New act concerning opioid crisis brings the issue into focus for ASU students

Gov. Ducey signed the Arizona Opioid Epidemic Act, part of which focuses on young people struggling with opioid addictions

On Jan. 26, Governor Doug Ducey signed the Arizona Opioid Epidemic Act, legislation meant to address the opioid epidemic in Arizona, which the governor has called a "public health emergency."

The law reforms several aspects of drug enforcement and treatment in Arizona, such as putting limits on opioid prescriptions, increasing training and access to naloxone and introducing a Good Samaritan law that protects those who report overdoses to the authorities. 

According to the Arizona Department of Health Services, 812 Arizonans died of a suspected opioid overdose between the period of June 2017 and January 2018.  Rep. Pamela Powers Hannley (D-Tucson), a House Health Committee member, said drug addiction has reached epidemic status mainly through the overprescription and misuse of painkillers.

In 2001, the Joint Commission, a non-profit that accredits healthcare programs, began suggesting that doctors ask about patient pain levels when they take vital signs like blood pressure and temperature, though they leave it up to individual hospitals to make the final decision. Powers Hannley said an increased focus on pain levels during medical examinations worsened the overprescribing of opioids.

"So at the same time they were asking people about their pain they had these drugs on the market," she said. "Then they started prescribing more of the opioids."

Powers Hannley said doctors fear receiving a poor rating from patients, which leads them to overprescribe opioids.

"What they've found is that patients are more likely to complain about doctors if they ask for a prescription and don't get it," Powers Hannely said. 

A portion of the Arizona Opioid Epidemic Act addresses young adults who use drugs and battle addiction. According to the National Center on Addiction and Substance Abuse, nine out of 10 people with substance issues started using by the age of 18.

Cody Holt, a global studies senior and the director of operations for ASU's Students for Sensible Drug Policy, said the bill is a step in the right direction but doesn't go far enough.

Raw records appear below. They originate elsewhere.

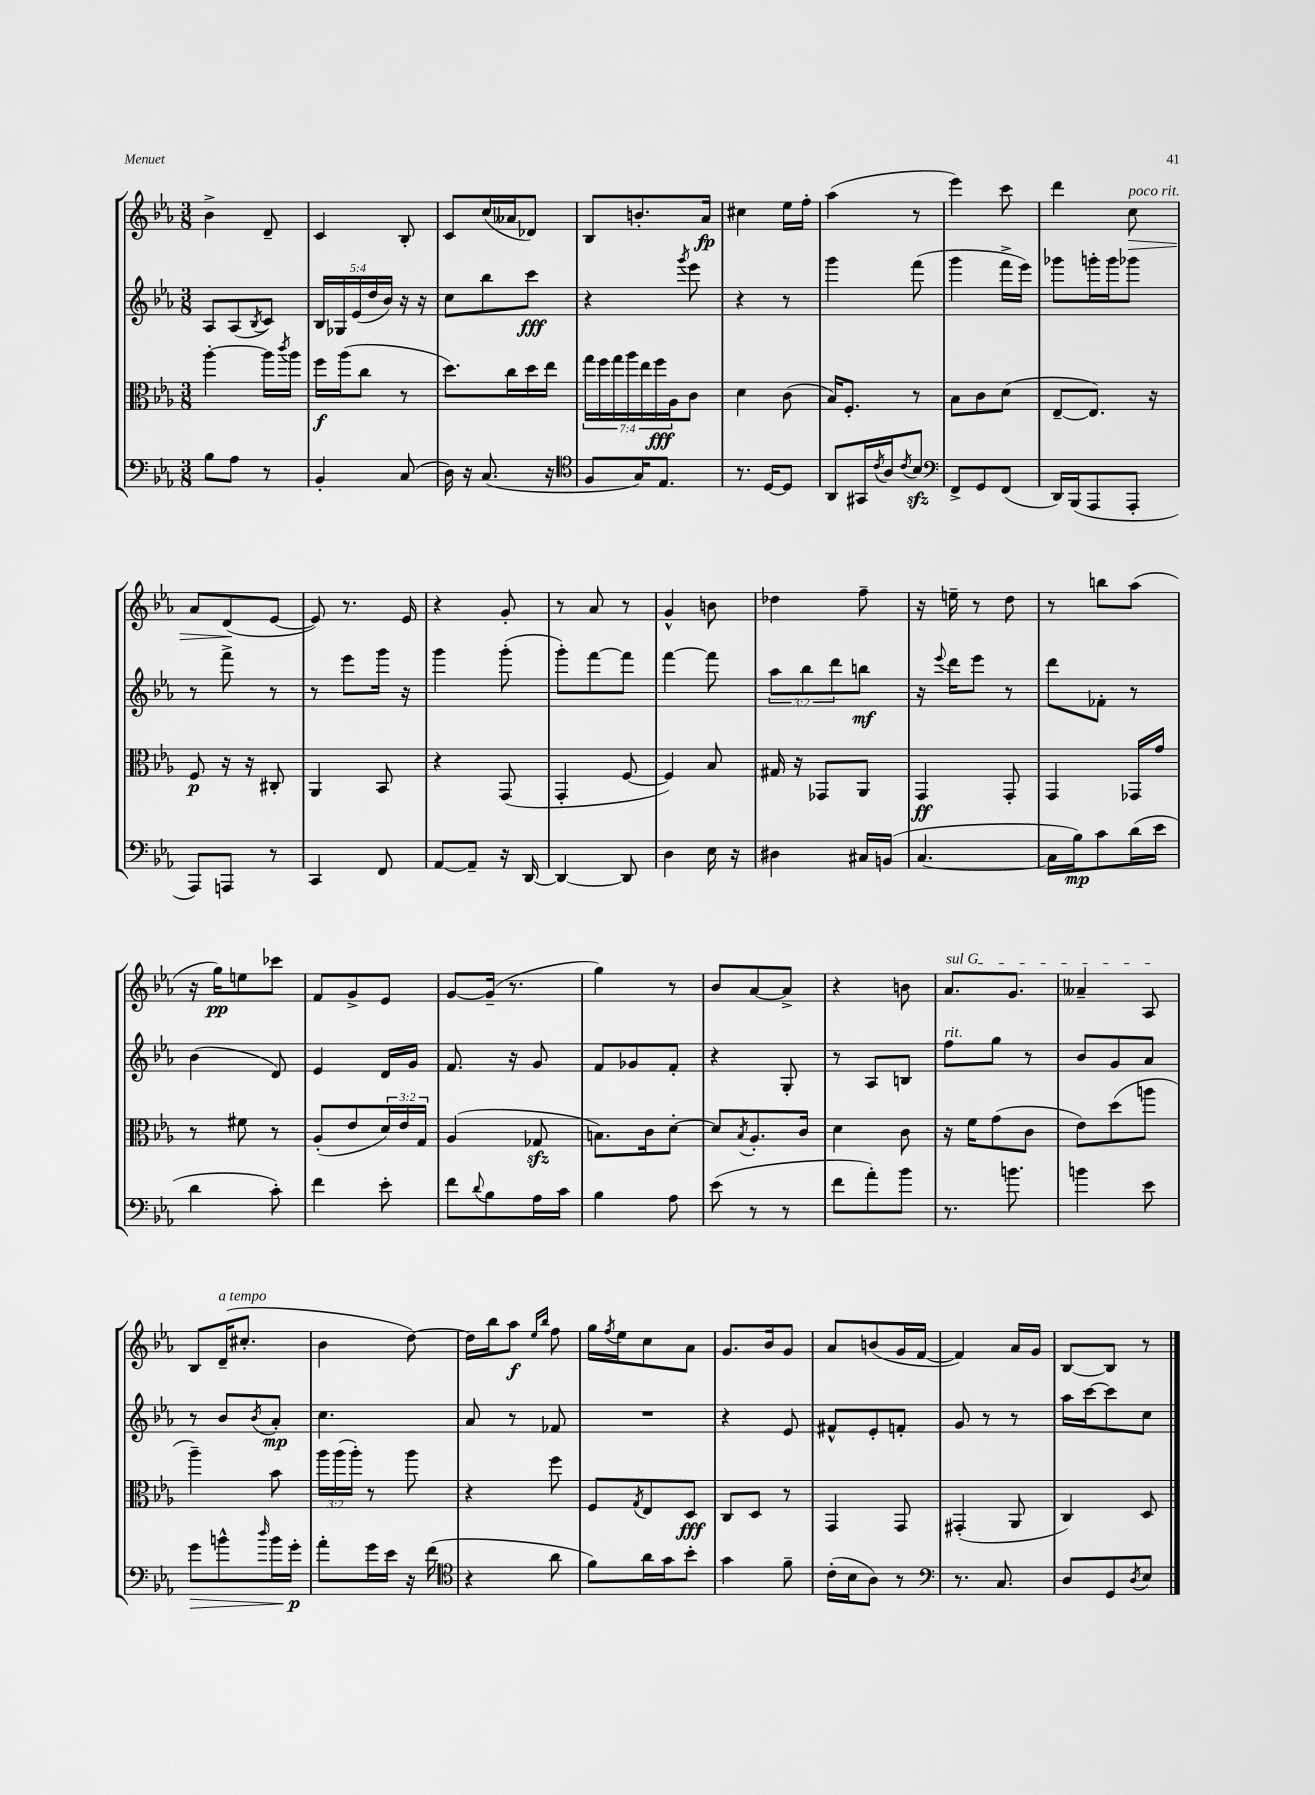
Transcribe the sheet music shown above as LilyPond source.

<<
\new StaffGroup <<
\new Staff = "s0" {
    \clef treble \key ees \major \numericTimeSignature \time 3/8
    bes'4-> d'8-- |
    c'4 bes8-. |
    c'8 c''16( aeses'16 des'8) |
    bes8 b'8.-. aes'16\fp |
    cis''4 ees''16 f''16-. |
    aes''4( r8 |
    ees'''4) c'''8 |
    d'''4 c''8\>^\markup { \italic "poco rit." } |
    aes'8 d'8\!( ees'8~ |
    ees'8) r8. ees'16 |
    r4 g'8-. |
    r8 aes'8 r8 |
    g'4-^ b'8 |
    des''4 f''8-- |
    r16 e''16-- r8 d''8 |
    r8 b''8 aes''8( |
    r16 g''16\pp) e''8 ces'''8 |
    f'8 g'8-> ees'8 |
    g'8~ g'16--( r8. |
    g''4) r8 |
    bes'8 aes'8~ aes'8-> |
    r4 b'8 |
    \once \override TextSpanner.bound-details.left.text = \markup { \italic "sul G" } aes'8.\startTextSpan g'8. |
    aeses'4-- aes8\stopTextSpan |
    bes8 d'16--^\markup { \italic "a tempo" }( cis''8.-. |
    bes'4 d''8~) |
    d''16 bes''16 aes''8\f \grace { ees''16 bes''16 } f''8 |
    g''16 \acciaccatura { f''8 } ees''16 c''8 aes'8 |
    g'8. bes'16 g'8 |
    aes'8 b'8( g'16 f'16~ |
    f'4) aes'16 g'16 |
    bes8~ bes8 r8 \bar "|." |
}
\new Staff = "s1" {
    \clef treble \key ees \major \numericTimeSignature \time 3/8 \override Staff.TupletNumber.text = #tuplet-number::calc-fraction-text
    aes8 aes8( \acciaccatura { bes8 } c'8) |
    \tuplet 5/4 { bes16 ges16 ees'16( d''16 bes'16) } r16 r16 |
    c''8 bes''8 c'''8\fff |
    r4 \acciaccatura { g'''8 } ees'''8 |
    r4 r8 |
    g'''4 f'''8( |
    g'''4 f'''16-> ees'''16) |
    ges'''8 g'''16-. g'''16 ges'''8 |
    r8 f'''8-> r8 |
    r8 ees'''8 g'''16 r16 |
    g'''4 g'''8-.( |
    g'''8-.) f'''8~ f'''8 |
    f'''4~ f'''8 |
    \tuplet 3/2 { aes''8 bes''8 d'''8 } b''8\mf |
    r16 \appoggiatura { ees'''8 } d'''16 ees'''8 r8 |
    d'''8 fes'8-. r8 |
    bes'4( d'8) |
    ees'4 d'16 g'16 |
    f'8. r16 g'8 |
    f'8 ges'8 f'8-. |
    r4 g8-. |
    r8 aes8 b8 |
    f''8^\markup { \italic "rit." } g''8 r8 |
    bes'8 g'8 aes'8 |
    r8 bes'8 \acciaccatura { bes'8 } aes'8-.\mp |
    c''4. |
    aes'8 r8 fes'8 |
    R4. |
    r4 ees'8 |
    fis'8-^ ees'8-. f'8-. |
    g'8 r8 r8 |
    aes''16 c'''16~ c'''8 c''8 \bar "|." |
}
\new Staff = "s2" {
    \clef alto \key ees \major \numericTimeSignature \time 3/8 \override Staff.TupletNumber.text = #tuplet-number::calc-fraction-text
    aes''4~-. aes''16 \acciaccatura { c'''8 } aes''16 |
    f''16\f aes''16( c''8 r8 |
    d''8.) c''16 d''16 ees''16 |
    \tuplet 7/4 { g''16 f''16 g''16 aes''16 ees''16 f''16\fff aes16 } c'8 |
    d'4 c'8( |
    bes16) f8.-. r8 |
    bes8 c'8 d'8( |
    ees8~-- ees8.) r16 |
    f8\p r16 r16 cis8-. |
    aes,4 bes,8 |
    r4 g,8( |
    g,4-. f8~ |
    f4) bes8 |
    gis16 r16 ges,8 aes,8 |
    g,4\ff g,8-. |
    g,4 ges,16 g'16 |
    r8 fis'8 r8 |
    aes8-.( ees'8 \tuplet 3/2 { d'16) ees'16 g16 } |
    aes4( ges8\sfz |
    b8.) c'16 d'8~-. |
    d'8 \acciaccatura { bes8 } aes8.-. c'16 |
    d'4 c'8 |
    r16 f'16 g'8( c'8 |
    ees'8) d''8( a''8 |
    aes''4--) bes'8 |
    \tuplet 3/2 { aes''16 aes''16( aes''16-.) } r8 aes''8 |
    r4 f''8 |
    f8 \acciaccatura { g8 } ees8 d8\fff |
    c8 d8 r8 |
    g,4 g,8 |
    gis,4-.( aes,8 |
    c4) d8 \bar "|." |
}
\new Staff = "s3" {
    \clef bass \key ees \major \numericTimeSignature \time 3/8
    bes8 aes8 r8 |
    bes,4-. c8( |
    d16) r16 c8.( r16 |
    \clef tenor f8 g16) ees8. |
    r8. d16~ d8 |
    aes,8 gis,16 \acciaccatura { c'8 } aes16 \acciaccatura { c'8 } bes8\sfz |
    \clef bass f,8-> g,8 f,8( |
    d,16) bes,,16( aes,,8 aes,,8-. |
    aes,,8) a,,8 r8 |
    c,4 f,8 |
    aes,8~ aes,8-- r16 d,16~ |
    d,4~ d,8 |
    d4 ees16 r16 |
    dis4 cis16 b,16( |
    c4.~ |
    c16 bes16\mp) c'8 d'16( ees'16 |
    d'4 c'8-.) |
    f'4 ees'8-. |
    f'8 \appoggiatura { d'8 } bes8 aes16 c'16 |
    bes4 aes8 |
    ees'8( r8 r8 |
    f'8 aes'8-.) bes'8 |
    r8. b'8. |
    b'4 ees'8 |
    g'8\> b'8-^ \grace { d''16 } b'16 g'16-.\p\! |
    aes'8-. g'16 ees'16 r16 f'16( |
    \clef tenor r4 aes'8 |
    f'8) aes'16 g'16 bes'8-. |
    g'4 f'8-- |
    c'16-.( bes16 aes8) r8 |
    \clef bass r8. c8. |
    d8 g,8 \acciaccatura { d8 } ees8 \bar "|." |
}
>>
>>
\layout { \context { \Score \remove "Bar_number_engraver" } }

"What I was most disappointed about this law is that it only covers ... a five year time span," Holt said. "I think the point of them having a five year time span is that they can get everyone to agree on it however, in my opinion, what it does is effectively promotes the idea of (dealing) with it later."

Holt said Students for Sensible Drug Policy tries to bring awareness to the epidemic and reform modern drug policy from a student perspective. 

"College is a really big time for exploration and self discovery and we think it's important to tell students that these issues are issues that they will face in real life," Holt said. "Whether you chose to engage in substance usage or not." 

Dr. Karen Moses, who oversees ASU's Recovery Rising program, said it can be difficult for college students to juggle their addiction and recovery with school.

Some new treatment centers are trying to help college students continue their education while in recovery so they don't have to choose between recovery and school, she said.

"This past spring of 2017, the data indicates that 3.7 percent of ASU students have a history of addiction," Moses said. "A lot of times what happens when someone has an active addiction, they do need to take time off of school."